Daniel Stamm (A Necessary Death) directs this faux documentary, and relies on mostly unknown actors and the modern genre’s use of a hand-held camera to do the filming here.  The setup is that the documentary’s “crew” is going to follow a disillusioned preacher, Cotton Marcus, played by Patrick Fabian (Big Love), as he agrees to perform one last exorcism, on camera, in order to expose exorcism for the scam he thinks it is.

Set in rural Louisiana, Marcus and the two crew members make their way to the Sweetzer farm, where local farmer Louis (played by Louis Herthum) believes his teenage daughter Nell (Ashley Bell) is possessed by a demon.  Livestock are turning up dead, and he’s got animal corpses and Nell’s bloodied nightgowns to prove it.  Of course after speaking to the young girl, she doesn’t remember doing any of it, and because Marcus doesn’t believe in demons, with only the crew in earshot he quickly turns to implications that perhaps something else is going on here: incest and psychological abuse at the hand of either her father or her extraordinarily creepy older brother, Caleb (Caleb Landry Jones).

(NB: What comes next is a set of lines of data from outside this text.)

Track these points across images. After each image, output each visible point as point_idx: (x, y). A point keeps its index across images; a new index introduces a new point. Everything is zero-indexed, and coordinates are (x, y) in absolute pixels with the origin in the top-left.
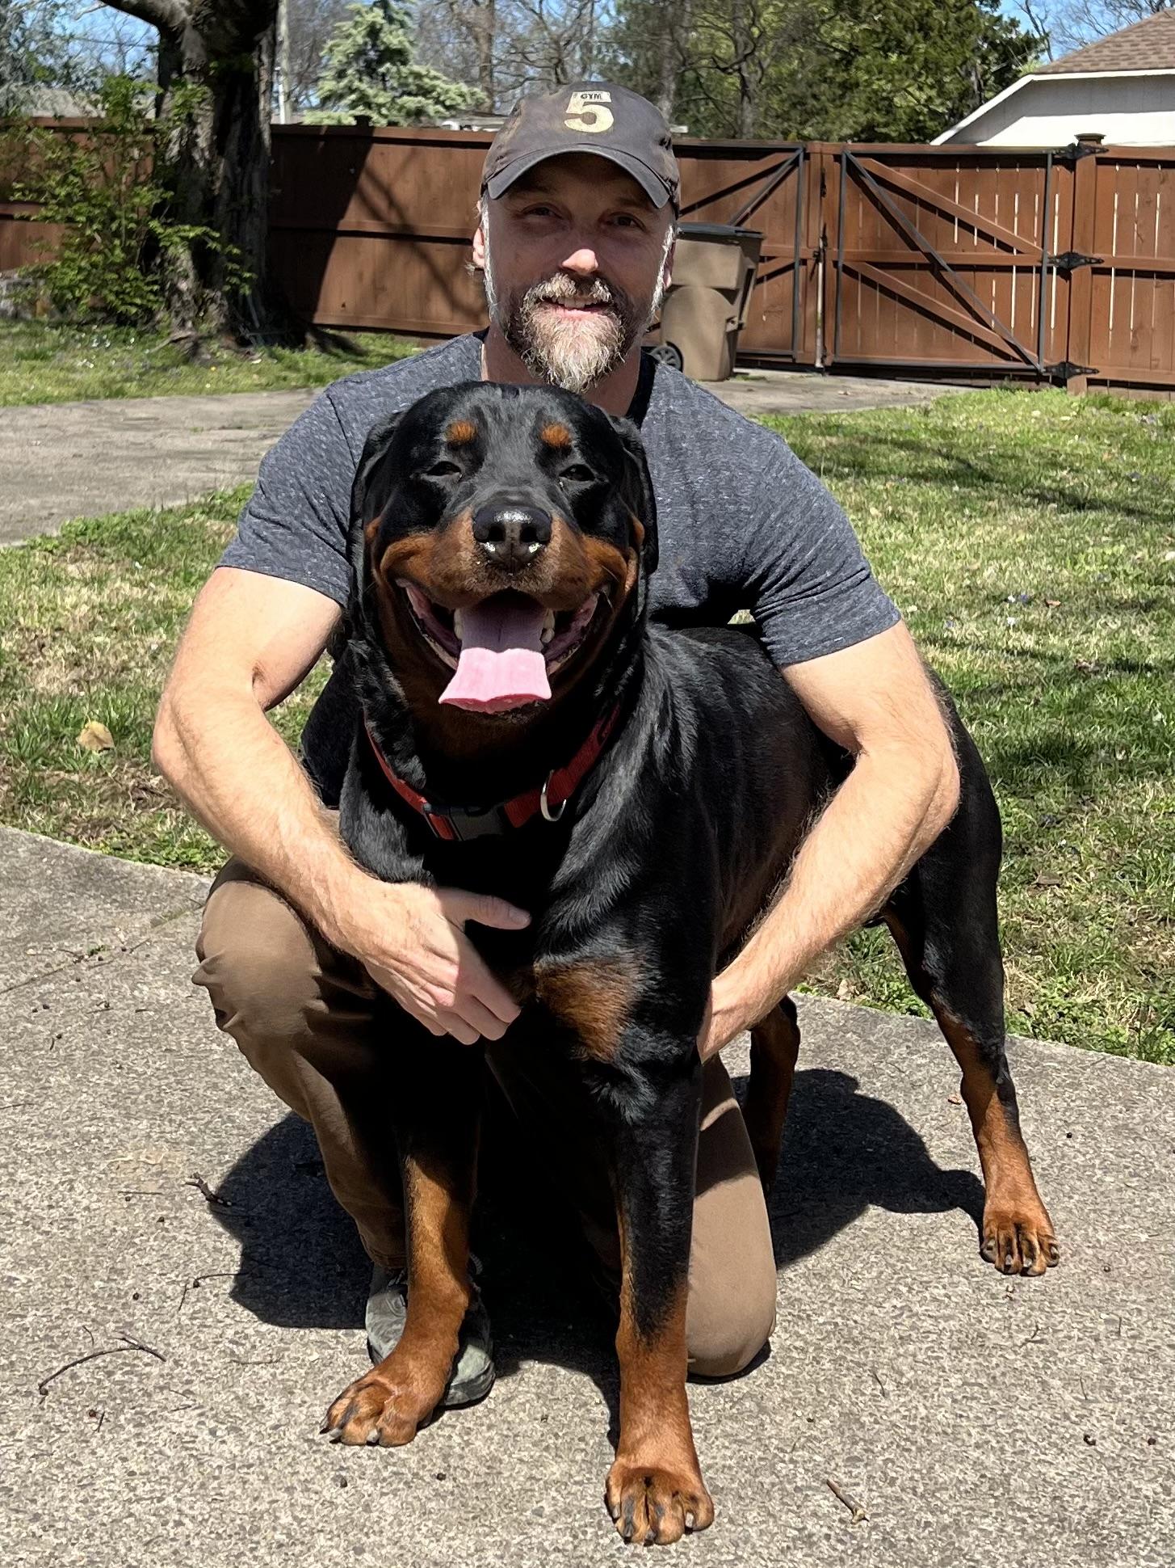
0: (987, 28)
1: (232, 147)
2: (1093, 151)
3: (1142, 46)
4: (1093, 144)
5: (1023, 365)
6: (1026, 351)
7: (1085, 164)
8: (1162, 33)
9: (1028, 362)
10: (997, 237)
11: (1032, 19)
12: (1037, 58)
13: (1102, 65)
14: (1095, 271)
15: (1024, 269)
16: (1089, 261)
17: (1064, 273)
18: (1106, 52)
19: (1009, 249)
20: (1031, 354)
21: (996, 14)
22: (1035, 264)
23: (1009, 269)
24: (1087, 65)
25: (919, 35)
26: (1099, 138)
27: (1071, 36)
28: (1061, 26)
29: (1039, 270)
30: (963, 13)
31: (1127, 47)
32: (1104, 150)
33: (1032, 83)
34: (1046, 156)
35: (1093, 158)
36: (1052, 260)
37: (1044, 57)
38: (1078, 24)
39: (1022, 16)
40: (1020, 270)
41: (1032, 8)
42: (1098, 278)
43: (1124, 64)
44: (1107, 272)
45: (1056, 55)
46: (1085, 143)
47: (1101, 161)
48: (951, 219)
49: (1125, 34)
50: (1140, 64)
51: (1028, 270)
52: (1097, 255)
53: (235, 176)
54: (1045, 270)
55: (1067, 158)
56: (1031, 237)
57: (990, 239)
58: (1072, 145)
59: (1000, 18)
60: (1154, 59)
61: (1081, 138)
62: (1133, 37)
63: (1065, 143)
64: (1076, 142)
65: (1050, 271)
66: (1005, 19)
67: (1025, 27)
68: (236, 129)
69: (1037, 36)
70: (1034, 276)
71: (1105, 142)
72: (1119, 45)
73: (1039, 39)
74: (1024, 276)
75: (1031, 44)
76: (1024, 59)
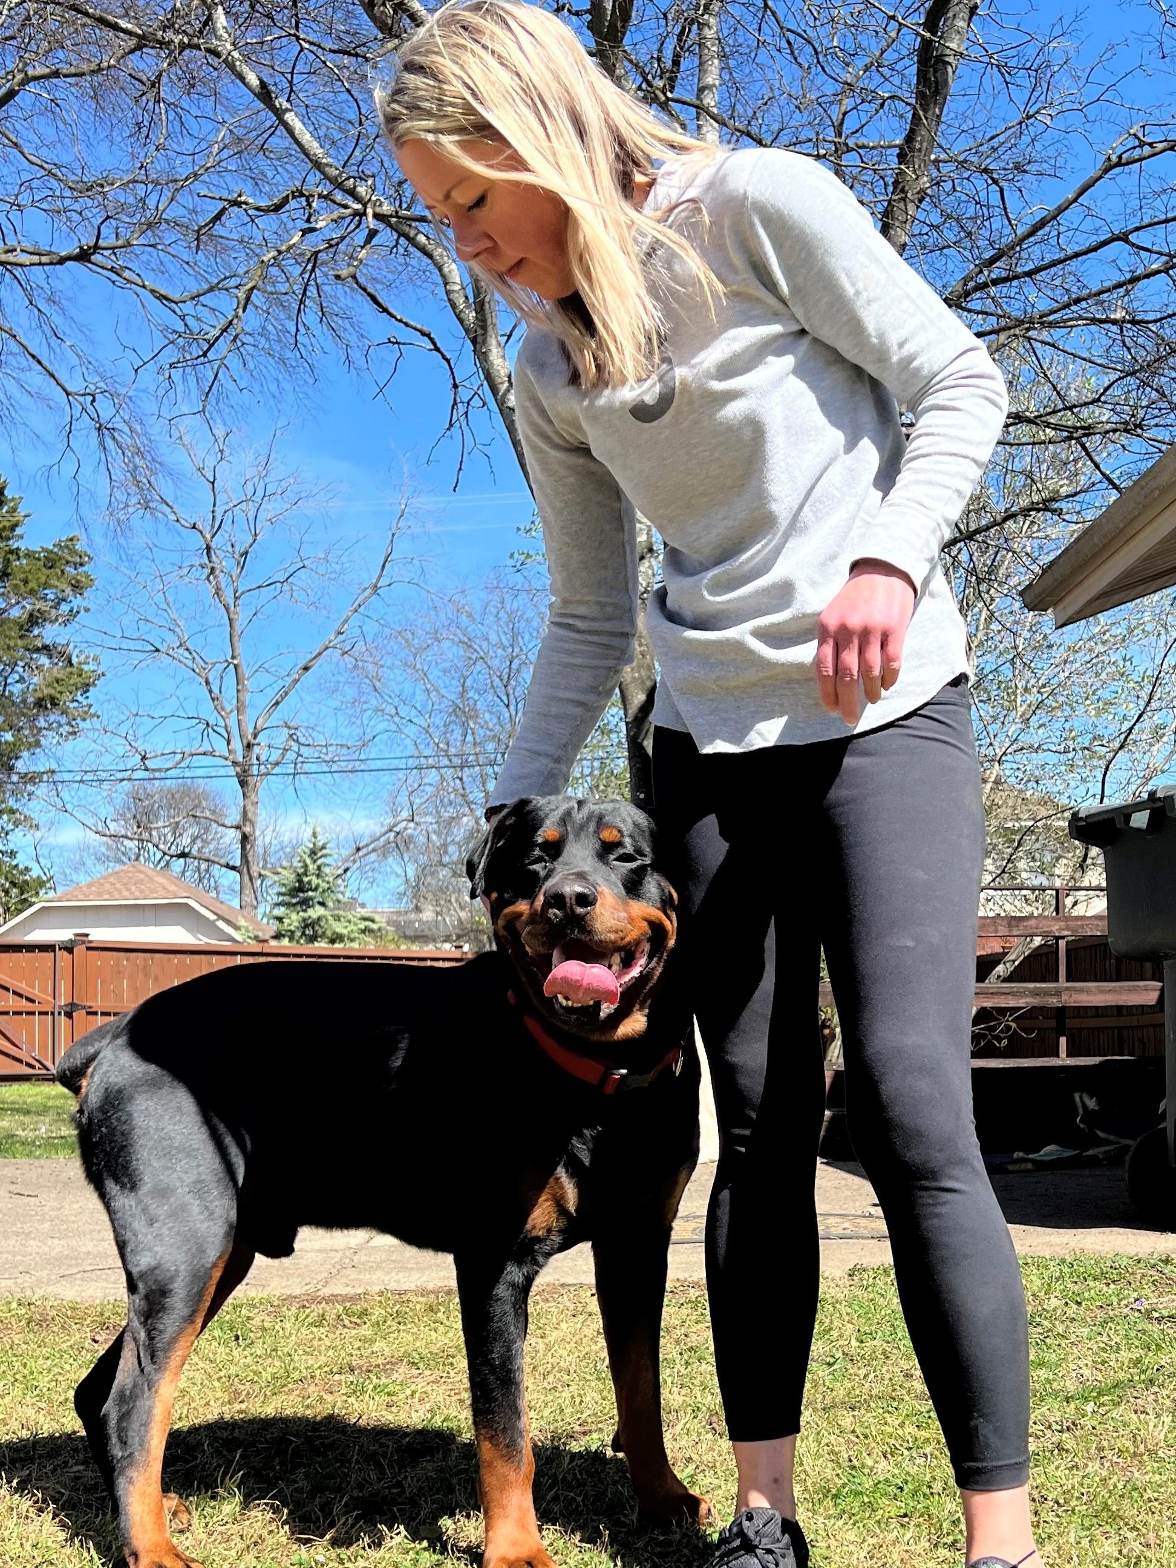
0: (8, 872)
2: (84, 942)
3: (118, 886)
4: (83, 939)
5: (44, 1072)
6: (46, 1063)
7: (79, 950)
8: (130, 878)
9: (48, 1069)
10: (25, 994)
11: (41, 868)
12: (46, 892)
13: (91, 897)
14: (88, 1013)
15: (43, 1013)
16: (84, 1007)
17: (69, 1015)
18: (93, 888)
19: (33, 1001)
20: (49, 1064)
21: (14, 863)
22: (50, 1010)
23: (33, 1013)
24: (81, 897)
26: (87, 935)
29: (53, 1014)
31: (108, 886)
32: (90, 942)
33: (43, 908)
34: (54, 946)
35: (84, 947)
36: (60, 1007)
37: (52, 891)
39: (34, 865)
40: (40, 1013)
41: (41, 860)
42: (90, 1017)
43: (107, 897)
44: (95, 1013)
45: (60, 892)
46: (79, 939)
47: (88, 949)
48: (7, 989)
49: (106, 879)
50: (117, 897)
51: (46, 1013)
52: (89, 1004)
54: (56, 1013)
55: (69, 948)
56: (46, 993)
57: (21, 996)
58: (71, 940)
59: (16, 867)
60: (126, 894)
61: (77, 935)
62: (112, 880)
63: (66, 938)
64: (73, 938)
65: (59, 1014)
66: (21, 867)
67: (36, 872)
69: (45, 878)
70: (50, 1017)
71: (90, 938)
72: (102, 884)
73: (48, 881)
74: (43, 1017)
75: (41, 884)
76: (37, 893)
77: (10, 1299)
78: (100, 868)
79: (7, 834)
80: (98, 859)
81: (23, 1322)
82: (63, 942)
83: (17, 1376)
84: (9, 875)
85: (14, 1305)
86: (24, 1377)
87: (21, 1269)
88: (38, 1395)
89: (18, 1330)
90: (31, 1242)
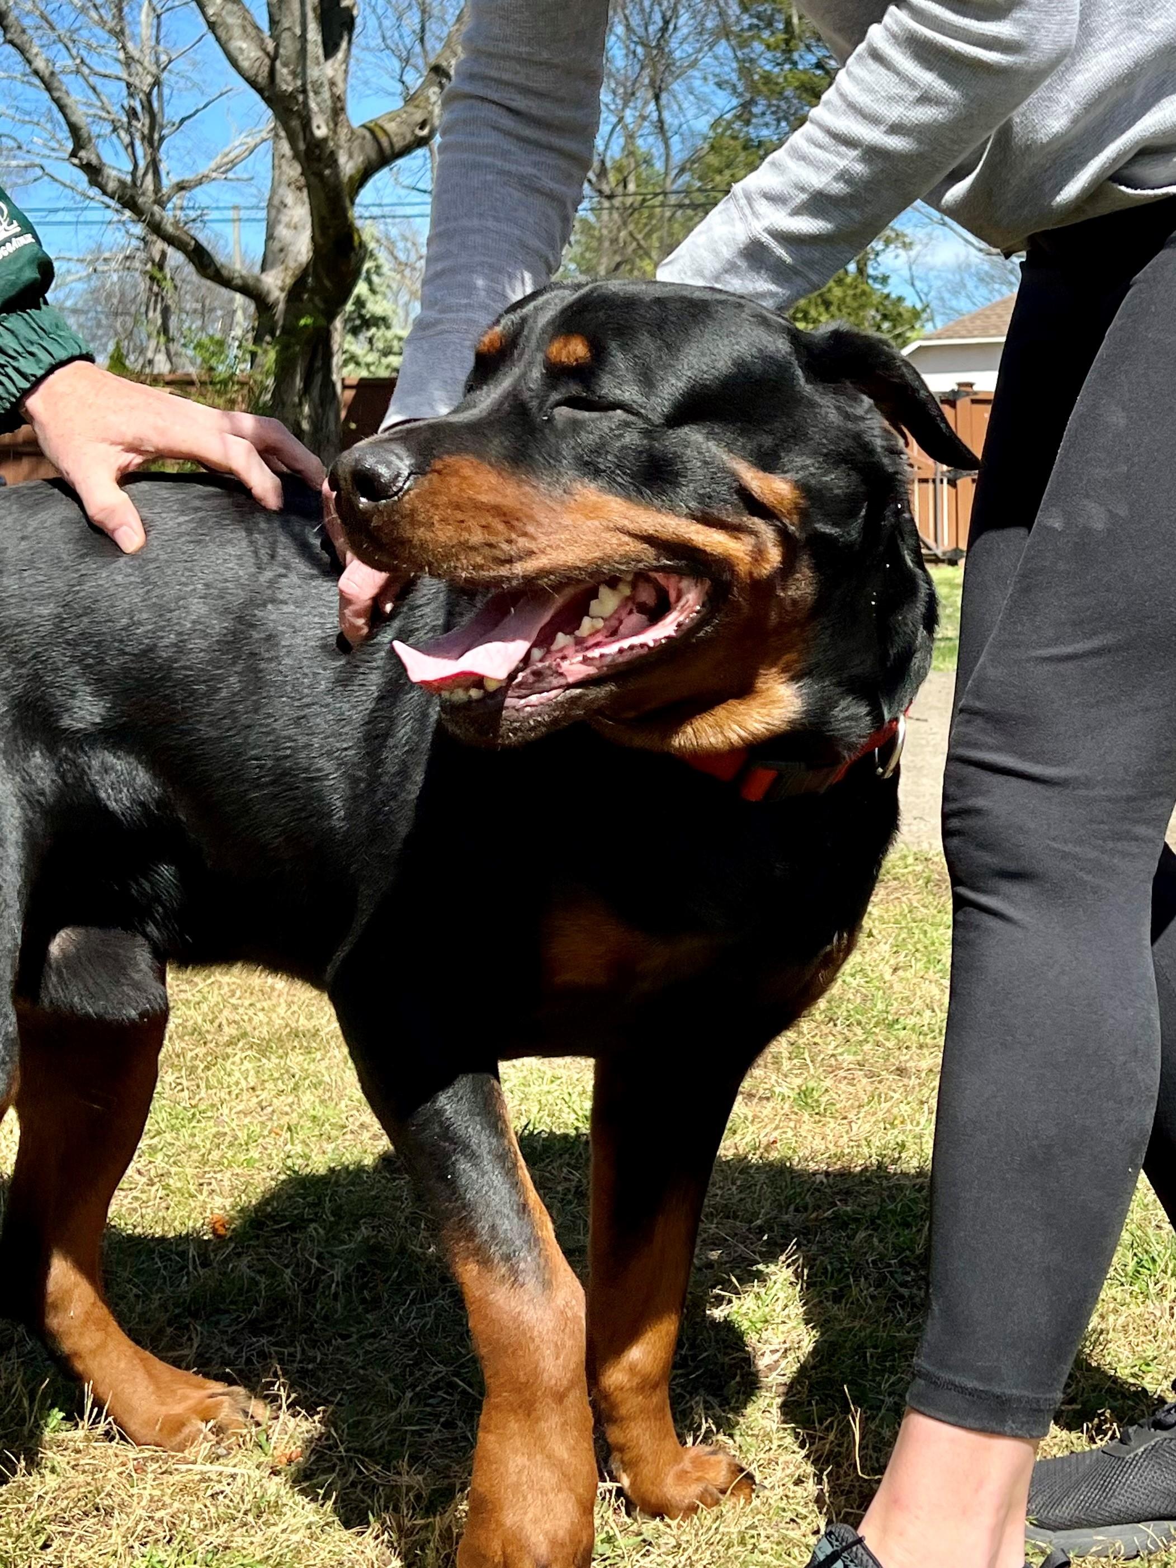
0: (879, 303)
1: (315, 392)
2: (968, 394)
4: (968, 389)
5: (926, 551)
6: (927, 540)
7: (963, 403)
9: (930, 548)
11: (917, 293)
12: (923, 326)
13: (976, 333)
15: (923, 481)
16: (969, 474)
17: (952, 483)
18: (978, 322)
20: (931, 542)
21: (886, 291)
22: (930, 476)
24: (964, 333)
25: (822, 309)
26: (971, 385)
27: (951, 308)
28: (942, 299)
29: (934, 481)
30: (859, 291)
32: (976, 393)
33: (920, 348)
35: (968, 399)
36: (943, 474)
37: (929, 326)
38: (957, 298)
40: (921, 480)
43: (993, 332)
45: (939, 325)
46: (963, 389)
47: (974, 402)
49: (992, 308)
51: (927, 481)
53: (316, 413)
54: (938, 481)
55: (950, 399)
58: (953, 391)
59: (888, 296)
61: (960, 385)
62: (999, 311)
63: (948, 389)
64: (956, 388)
65: (942, 481)
66: (893, 296)
67: (911, 301)
68: (318, 379)
69: (922, 307)
70: (931, 486)
71: (975, 388)
72: (988, 317)
73: (924, 310)
74: (924, 485)
75: (916, 315)
76: (913, 327)
77: (905, 852)
78: (983, 291)
79: (877, 254)
80: (981, 280)
81: (921, 882)
82: (944, 393)
83: (919, 946)
84: (881, 308)
85: (910, 860)
86: (926, 947)
87: (915, 813)
88: (941, 971)
89: (916, 890)
90: (924, 780)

Still, he keeps up the holy-roller ruse in front of the family and agrees to perform the exorcism on Nell.  Only Caleb seems any wiser to the theatrics that Marcus employs during his “exorcism,” and after Nell agrees to accept the Lord into her life, Marcus takes Louis Sweetzer’s wad of cash and readies himself to leave the farm.  This is when things start to go awry, and to reveal much more would spoil the twists and turns The Last Exorcism takes.

While there is plenty of jump-in-your-seat moments in the latter half of the film, the action is slow to build to that point.  I was okay with this, because the dialogue and dry humor in the first half of the film (written by Huck Botko and Andrew Gurland) are mostly entertaining, save for a few groan-inducing moments and some definite clichés, but it did seem to make much of the audience in my screening a bit restless (and talkative, which always seems to be the case when I see a movie in the city).  My biggest problem with the movie is that, after showing so much restraint throughout most of it, the last few minutes take what would have been a quiet, creepy little flick and turn it into something else – something much more reminiscent of another, much more well-known horror film – because it lessens the effectiveness in this particular case and made me like it less than I would have otherwise.

The Last Exorcism sets out to make you uncomfortable; taking on fundamentalist religious beliefs, rural stereotypes, incest and demons isn’t exactly light material. I was actually a bit surprised to see that it was only given a PG-13 rating; I guess the folks at the MPAA were expecting a more foul-mouthed possession performance, akin to Linda Blair’s in The Exorcist, which you won’t see here, or perhaps after seeing Eli Roth’s name attached (he’s the producer) they were anticipating graphic violence, a la Hostel.  You won’t get that either.  You will get the grittiness and fake realism that the genre relies on, and while the effectiveness of this is starting to dissipate, in this case it mostly works because of solid performances turned in by the actors.